Must Do’s  Before you Invest

Must Do’s Before you Invest

Evaluate your Current Financial Situation

Before you think of investing, get a clear picture of your present financial status. List out the entire reservoir you have such as salary, bank savings or investments like shares or unit trusts. Also make a list of financial obligations such as debts you owe, household expenses, credit card balances, taxes, insurance premiums and so on. Assessing your current financial health will help you get a better idea of where you are and where you want to be financially.

Assess your Risk Tolerance

According to experts, risk and reward always go hand in hand. That means, if there is no pain then there is no gain. Every investment is subjected to a certain degree of risk. Generally, higher the risk, higher is the potential return. If you have a long term financial goal, you are likely to get more potential return by carefully investing in asset classes of high risk like stocks and equity funds rather than restricting your investments to less risky assets. Risk tolerance can be assessed with the help of questionnaire tools available online. Knowing your risk appetite helps you choose the proper mix of asset classes. 

Determine your Financial Goals

Setting a financial goal is a crucial part of financial planning.
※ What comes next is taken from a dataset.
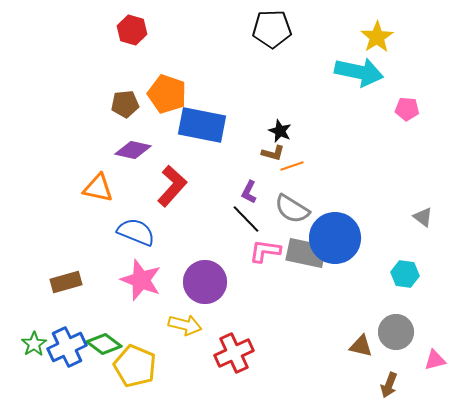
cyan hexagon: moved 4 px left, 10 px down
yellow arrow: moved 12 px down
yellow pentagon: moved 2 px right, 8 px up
Figure out your priorities and understand your investment objectives before you draw a plan. Think about your children’s education, marriage and your retirement life. Consider your future plans such as buying a property or a new house, starting up new business etc. Keeping your age and risk appetite in mind, fix up a time frame and value target for each goal. Prioritize your goals and start saving accordingly. 
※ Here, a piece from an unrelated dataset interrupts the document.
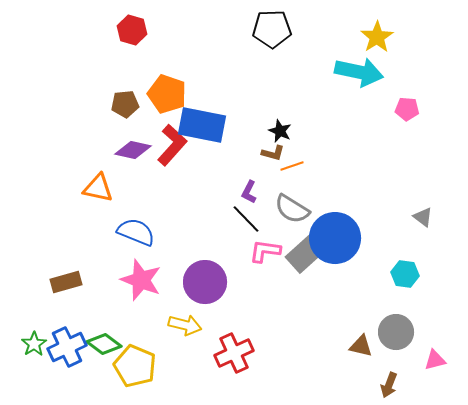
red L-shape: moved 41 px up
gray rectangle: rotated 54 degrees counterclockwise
Understand Investment Products

Once you are clear about your financial goals, next key step is to choose the right investment product. To make it work for you, you need to have clear understanding of the particular investment product. Being familiar with the intricacies of the products will help you achieve higher profitability along with accomplishing your objective. For instance, if you are looking for both life cover and potential return on investment, you can opt for ULIP (unit linked insurance plans). However, if you are looking for pure insurance plan, you can go ahead with a simple term insurance plan, which can cost you much lower. When you understand the product, you can make the right choice based on your need and risk appetite. 

Apply Diversification

Do not put all your eggs in one basket and if you have only one egg, find the safest basket within your reach to put it in. Spread your investments into various asset classes specially the ones that are not correlated. Diversifying the investment portfolio helps you strike a balance between risk and return. Have a proper mix of various investment instruments such as direct equity, mutual funds, bank deposits, bonds, Gold ETFs etc. based on your risk taking ability, investment time frame and the value requirement. Following your investment strategy is the key!

Consider Tax Implications

With the variety of tax sheltered and non-tax sheltered alternatives available today there are ample opportunities to create an investment plan to minimize taxes. Think about how this investment fits into your tax strategy.

 

The Bottom Line

Draw a financial roadmap, set your goals and choose the right mix of investments to achieve them. Consider your risk taking ability, return expectation and liquidity requirements before you get started!